ИСХОДНЫЙ ТЕКСТ:

Страницы

вторник, 1 сентября 2015 г.

П.И. Чайковский / Pyotr Tchaikovsky. Времена Года / The Seasons. Сентябрь. Охота.

П.И. Чайковский / Pyotr Tchaikovsky
Времена Года / The Seasons .Сентябрь. Охота.

Охота - это слово, как и во всех других языках, означает промысел диких животных. Однако само слово происходит в русском языке от слова «охота», означающего желание, страсть, стремление к чему-то. Охота - очень характерная деталь русского быта XIX века. Этому сюжету посвящены многие страницы произведений русской литературы.
Вспоминаются описания охоты о романе Льва Николаевича Толстого, рассказах и повестях Ивана Сергеевича Тургенева, картины русских художников. Охота в России всегда была уделом людей страстных, сильных и проходила очень шумно, весело, в сопровождении охотничьих рогов, со множеством охотничьих собак. Охота в дворянских поместьях в XIX веке, в осенние месяцы, была не столько необходимым промыслом, сколько забавой, требовавшей от ее участников мужества, силы, ловкости, темперамента и азарта.

 Пора, пора! рога трубят;
Псари в охотничьих уборах
Чем свет уж на конях сидят,
Борзые прыгают на сворах.
Выходит барин на крыльцо,
Всё, подбочась, обозревает;
Его довольное лицо
Приятной важностью сияет.
Чекмень затянутый на нем,
Турецкой нож за кушаком,
За пазухой во фляжке ром,
И рог на бронзовой цепочке.
В ночном чепце, в одном платочке,
Глазами сонными жена
Сердито смотрит из окна
На сбор, на псарную тревогу...
Вот мужу подвели коня;
Он холку хвать и в стремя ногу,
Кричит жене: не жди меня!
И выезжает на дорогу.

В последних числах сентября
(Презренной прозой говоря)
В деревне скучно: грязь, ненастье,
Осенний ветер, мелкий снег
Да вой волков. Но то-то счастье
Охотнику! Не зная нег,

В отъезжем поле он гарцует,
Везде находит свой ночлег,
Бранится, мокнет и пирует
Опустошительный набег.

  (А. Пушкин. Граф Нулин)

Сколько замечательных описаний охоты знает русская литература! Настоящая охота — это праздник, ликование, упоение, скорость, меткость. Словом, восторг! И сразу, помимо строчек, взятых П. И. Чайковским для эпиграфа из поэмы «Граф Нулин», на ум приходит описание серьезного приготовления к охоте в романе Л. Н. Толстого «Война и мир»:
«Старый граф, всегда державший огромную охоту, теперь же передавший всю охоту в ведение сына, в этот день, 15-го сентября, развеселившись, собрался сам тоже выехать… Всех гончих выведено было пятьдесят четыре собаки, под которыми доезжачими и выжлятниками выехало шесть человек. Борзятников, кроме господ, было восемь человек, за которыми рыскало более сорока борзых, так что с господскими сворами выехало в поле около ста тридцати собак и двадцати конных охотников».
Можно привести множество и других примеров… Однако и в музыке изображений охоты, быть может, не меньше.

СПИСОК ЗАДАНИЙ:
1. Перепишите из текста об охоте отрывок: начните со слов, в которых есть «В последних числах», и остановитесь после «Пушкин. Граф Нулин)».
2. Из какой поэмы Чайковский взял строки для эпиграфа, согласно тексту об охоте?
3. Перечислите все качества, которых, по тексту об охоте, охота в дворянских поместьях XIX века требовала от участников.

СТРОКИ ДАННЫХ:
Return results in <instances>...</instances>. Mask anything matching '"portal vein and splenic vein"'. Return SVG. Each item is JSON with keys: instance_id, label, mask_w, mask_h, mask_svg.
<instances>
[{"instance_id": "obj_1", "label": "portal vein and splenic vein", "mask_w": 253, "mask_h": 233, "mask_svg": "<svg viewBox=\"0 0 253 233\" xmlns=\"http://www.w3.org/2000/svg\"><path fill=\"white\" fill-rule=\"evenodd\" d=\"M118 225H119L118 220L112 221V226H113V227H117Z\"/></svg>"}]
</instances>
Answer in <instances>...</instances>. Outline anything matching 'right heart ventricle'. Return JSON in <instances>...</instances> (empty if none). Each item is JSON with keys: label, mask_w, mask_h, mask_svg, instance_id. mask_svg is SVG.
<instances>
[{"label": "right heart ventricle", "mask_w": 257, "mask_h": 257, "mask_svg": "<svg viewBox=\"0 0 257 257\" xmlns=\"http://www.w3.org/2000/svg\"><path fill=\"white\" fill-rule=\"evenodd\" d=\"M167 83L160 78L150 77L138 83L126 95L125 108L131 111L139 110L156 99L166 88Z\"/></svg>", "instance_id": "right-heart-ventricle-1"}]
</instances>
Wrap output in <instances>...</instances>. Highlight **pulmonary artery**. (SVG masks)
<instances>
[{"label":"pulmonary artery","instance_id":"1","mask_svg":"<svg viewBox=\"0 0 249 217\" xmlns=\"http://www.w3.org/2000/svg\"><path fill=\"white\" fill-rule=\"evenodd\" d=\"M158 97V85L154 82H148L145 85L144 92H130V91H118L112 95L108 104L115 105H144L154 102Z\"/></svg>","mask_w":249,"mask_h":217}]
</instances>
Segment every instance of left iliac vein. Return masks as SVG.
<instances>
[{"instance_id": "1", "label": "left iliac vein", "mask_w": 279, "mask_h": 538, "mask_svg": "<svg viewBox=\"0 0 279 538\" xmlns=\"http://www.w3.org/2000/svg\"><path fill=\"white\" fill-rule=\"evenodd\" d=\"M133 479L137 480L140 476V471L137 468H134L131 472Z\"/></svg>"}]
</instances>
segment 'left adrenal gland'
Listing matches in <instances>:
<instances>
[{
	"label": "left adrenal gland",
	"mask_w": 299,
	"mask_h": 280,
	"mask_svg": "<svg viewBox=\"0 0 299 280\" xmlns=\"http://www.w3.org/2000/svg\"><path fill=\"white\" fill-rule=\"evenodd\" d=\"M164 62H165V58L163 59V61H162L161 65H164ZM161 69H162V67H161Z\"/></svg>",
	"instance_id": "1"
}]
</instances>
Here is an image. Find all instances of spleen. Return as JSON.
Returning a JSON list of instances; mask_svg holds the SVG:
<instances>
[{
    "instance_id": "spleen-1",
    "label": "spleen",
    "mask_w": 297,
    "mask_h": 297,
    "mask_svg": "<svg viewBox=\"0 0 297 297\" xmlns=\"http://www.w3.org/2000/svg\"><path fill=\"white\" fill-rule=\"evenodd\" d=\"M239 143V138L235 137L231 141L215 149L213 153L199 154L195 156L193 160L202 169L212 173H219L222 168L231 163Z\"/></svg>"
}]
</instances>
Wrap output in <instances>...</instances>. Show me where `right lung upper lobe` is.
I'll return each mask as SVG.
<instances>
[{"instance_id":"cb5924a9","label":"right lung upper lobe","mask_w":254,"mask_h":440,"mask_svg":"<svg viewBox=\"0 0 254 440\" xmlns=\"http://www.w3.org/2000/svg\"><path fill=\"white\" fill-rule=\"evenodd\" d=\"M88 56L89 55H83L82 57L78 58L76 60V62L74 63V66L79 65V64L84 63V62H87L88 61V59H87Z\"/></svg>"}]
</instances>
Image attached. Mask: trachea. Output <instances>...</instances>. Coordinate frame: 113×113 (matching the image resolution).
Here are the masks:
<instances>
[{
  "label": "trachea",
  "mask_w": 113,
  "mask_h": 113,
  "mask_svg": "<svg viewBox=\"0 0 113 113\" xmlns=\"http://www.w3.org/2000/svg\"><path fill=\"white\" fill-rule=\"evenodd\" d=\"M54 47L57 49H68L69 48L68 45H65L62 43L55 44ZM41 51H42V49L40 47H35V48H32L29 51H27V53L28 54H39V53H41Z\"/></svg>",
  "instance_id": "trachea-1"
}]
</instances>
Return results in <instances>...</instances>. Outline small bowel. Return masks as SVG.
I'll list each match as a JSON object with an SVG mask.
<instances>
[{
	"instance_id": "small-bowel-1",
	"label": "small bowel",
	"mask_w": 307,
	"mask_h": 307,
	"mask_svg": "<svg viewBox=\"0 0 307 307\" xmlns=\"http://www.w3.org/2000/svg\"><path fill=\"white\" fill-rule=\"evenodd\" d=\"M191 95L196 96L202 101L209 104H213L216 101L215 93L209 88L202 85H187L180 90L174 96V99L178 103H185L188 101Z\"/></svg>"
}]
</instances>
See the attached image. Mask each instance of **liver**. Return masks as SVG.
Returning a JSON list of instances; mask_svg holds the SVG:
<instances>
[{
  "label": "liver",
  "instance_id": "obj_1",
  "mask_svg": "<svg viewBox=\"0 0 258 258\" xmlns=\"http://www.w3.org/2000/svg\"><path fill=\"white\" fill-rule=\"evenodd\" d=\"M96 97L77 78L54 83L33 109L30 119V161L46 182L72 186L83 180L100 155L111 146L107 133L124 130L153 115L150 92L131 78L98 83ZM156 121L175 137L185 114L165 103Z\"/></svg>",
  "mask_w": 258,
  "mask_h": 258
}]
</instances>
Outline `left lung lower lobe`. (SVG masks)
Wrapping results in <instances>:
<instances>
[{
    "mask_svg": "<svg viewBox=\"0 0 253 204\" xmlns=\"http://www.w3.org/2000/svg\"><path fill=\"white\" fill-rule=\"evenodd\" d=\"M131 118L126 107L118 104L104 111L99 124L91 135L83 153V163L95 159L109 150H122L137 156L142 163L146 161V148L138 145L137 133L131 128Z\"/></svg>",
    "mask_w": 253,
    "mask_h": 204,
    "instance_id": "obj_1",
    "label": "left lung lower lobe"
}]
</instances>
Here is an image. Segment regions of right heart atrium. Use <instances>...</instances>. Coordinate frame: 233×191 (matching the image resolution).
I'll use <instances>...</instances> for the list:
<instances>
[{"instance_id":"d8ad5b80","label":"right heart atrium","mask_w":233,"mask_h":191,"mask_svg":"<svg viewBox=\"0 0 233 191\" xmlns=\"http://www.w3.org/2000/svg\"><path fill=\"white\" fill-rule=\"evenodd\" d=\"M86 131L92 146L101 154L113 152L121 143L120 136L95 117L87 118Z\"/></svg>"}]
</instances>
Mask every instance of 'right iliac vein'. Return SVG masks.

ПОЛНЫЕ ОТВЕТЫ:
1.
В последних числах сентября
(Презренной прозой говоря)
В деревне скучно: грязь, ненастье,
Осенний ветер, мелкий снег
Да вой волков. Но то-то счастье
Охотнику! Не зная нег,

В отъезжем поле он гарцует,
Везде находит свой ночлег,
Бранится, мокнет и пирует
Опустошительный набег.

  (А. Пушкин. Граф Нулин)

2. Из поэмы А. Пушкина «Граф Нулин».

3. Мужество, сила, ловкость, темперамент, азарт.